As anyone who reads my blog is aware, I represent only mineral, royalty and surface owners and never represent oil companies. My passion has always been helping owners make the best use of their land and mineral assets and get the best compensation for leases, easements and surface use agreements. However, the current political discussions regarding the oil and gas industry seem to omit some important facts that we may all want to keep in mind.

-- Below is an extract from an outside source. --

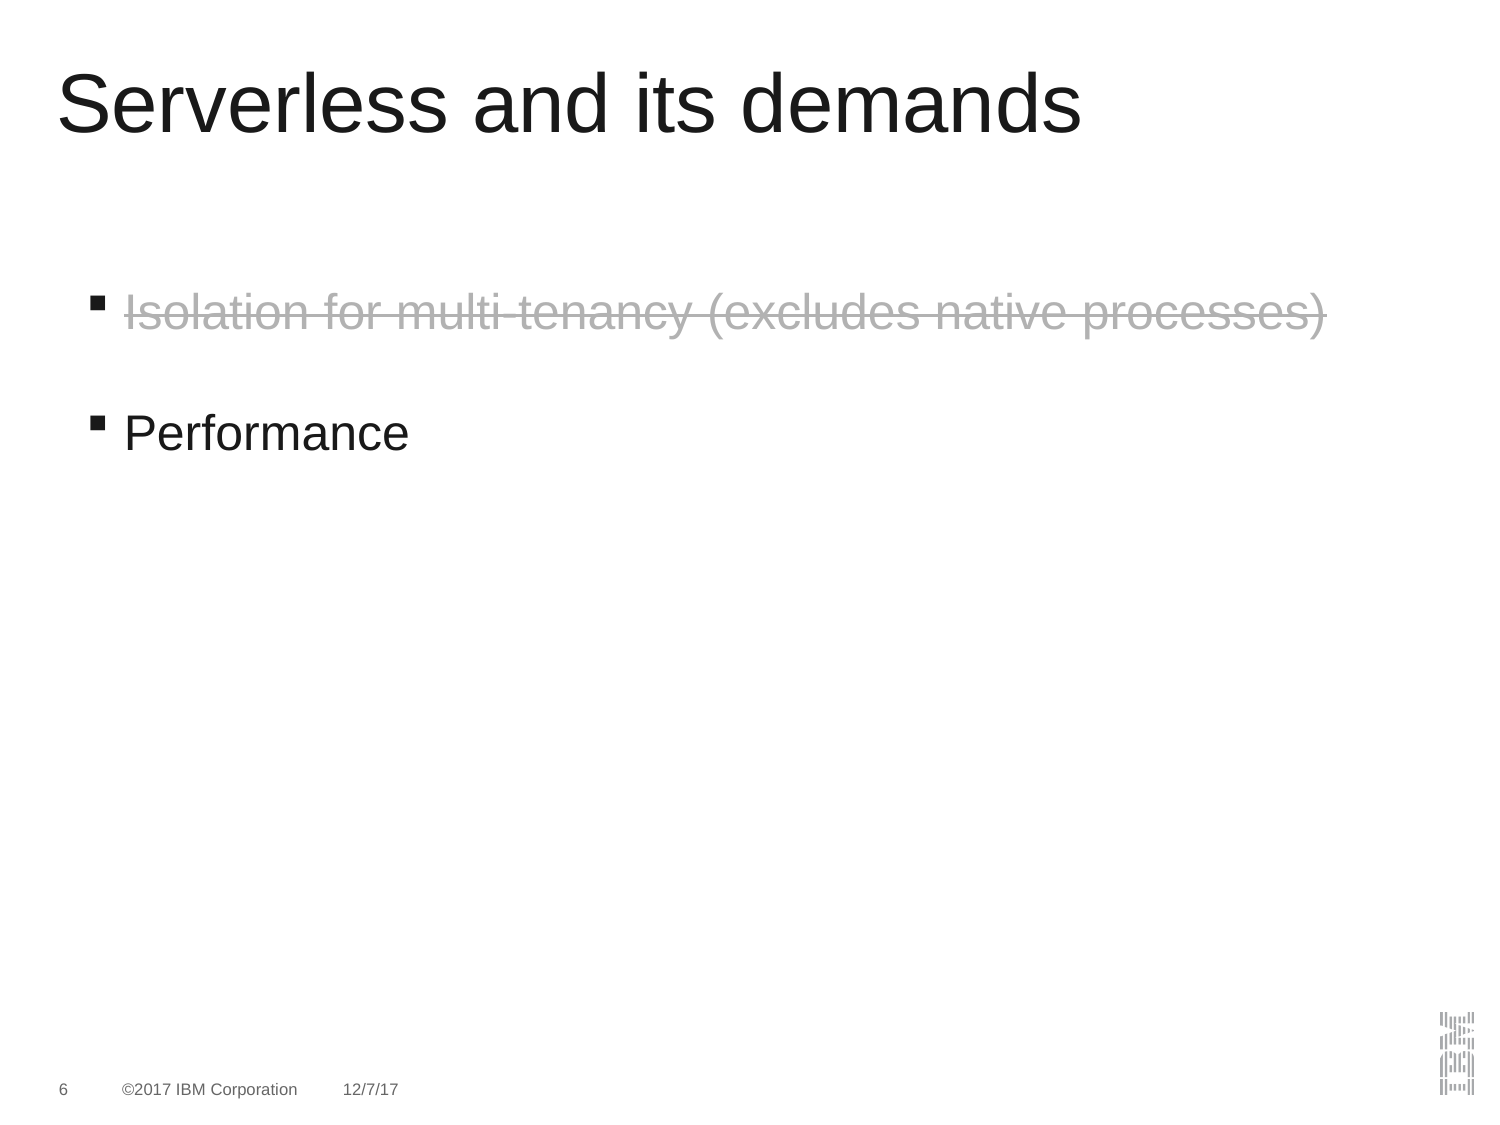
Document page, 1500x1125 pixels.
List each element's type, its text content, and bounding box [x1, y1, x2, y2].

text_box Serverless and its demands [56, 49, 1440, 200]
text_box Isolation for multi-tenancy (excludes native processes) Performance [86, 279, 1472, 574]
picture [1440, 1012, 1474, 1095]
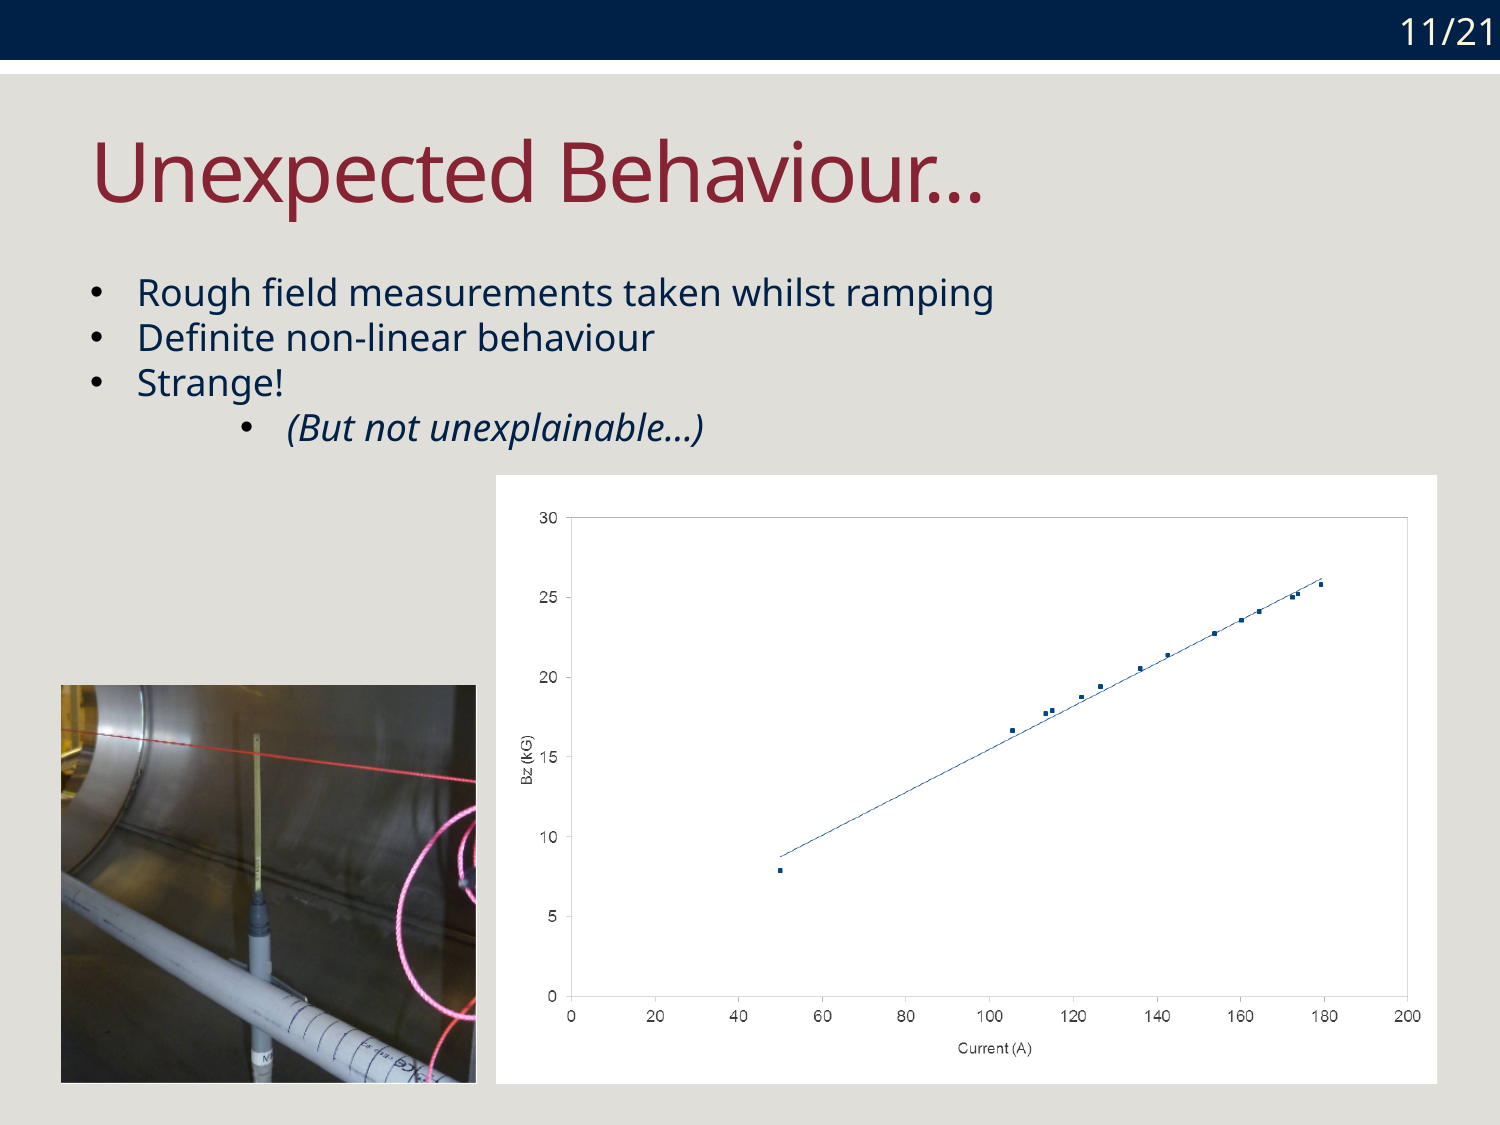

Clearly, the oil and gas industry has been the subject of many public discussions. Regardless of your view, the suggestions that we eliminate fracking, transition away in the short term from oil and gas and remove what have been called “subsidies” to the oil and gas industry, involve a number of potential unintended consequences that we all should be aware of:

  • All the plastics in our life are derived from oil and gas. Without petroleum, there will be no cell phones, computers, appliances, cars and many other items that we use in our daily life. (Maybe that’s a good thing!)

 

  • Airplanes must have aviation fuel to operate. Maybe someday we will have electric airplanes, but it is probably not going to be in any of our lifetimes. I suspect that the batteries that would be required would be so heavy that the plane would never get off the ground.

 

  • I have heard folks say that since we can produce synthetic motor oil, we should be able to produce synthetic fuels. However, synthetic motor oils have a base of distilled crude oil. They are not completely man-made.

 

  • All businesses are allowed to depreciate their capital expenditures, i.e., their purchases of equipment that they use to make whatever product they are manufacturing. The theory is that the depreciation deducted from taxable income is saved and used later to buy new equipment when the current equipment ends its useful life. An oil company’s biggest asset is their reservoir of oil and gas. They are allowed a depletion allowance by the federal tax code, which is, in effect, a depreciation allowance for their reservoir. It is this allowance that is being called a “subsidy”, but that’s really not an accurate description. If we are going to do away with the depletion allowance, then would it be fair to do away with depreciation for all businesses? Be aware that diminished manufacturing and diminished energy production will result.

 

  • The energy industry pays literally trillions of dollars in property taxes to local governments. In Texas, the oil and gas industry has built most of the local schools. Without these taxes, we will need to find another source of revenue to build schools and to fund educational operating costs. I suspect the alternative will be either income taxes or substantially higher property taxes for individuals.

Clean energy certainly a goal to work towards. However, in the short term, before some form of clean energy is capable of creating plastics and powering airplanes, be aware of the sometimes unintended consequences that may result by eliminating or diminishing the oil and gas industry in the United States.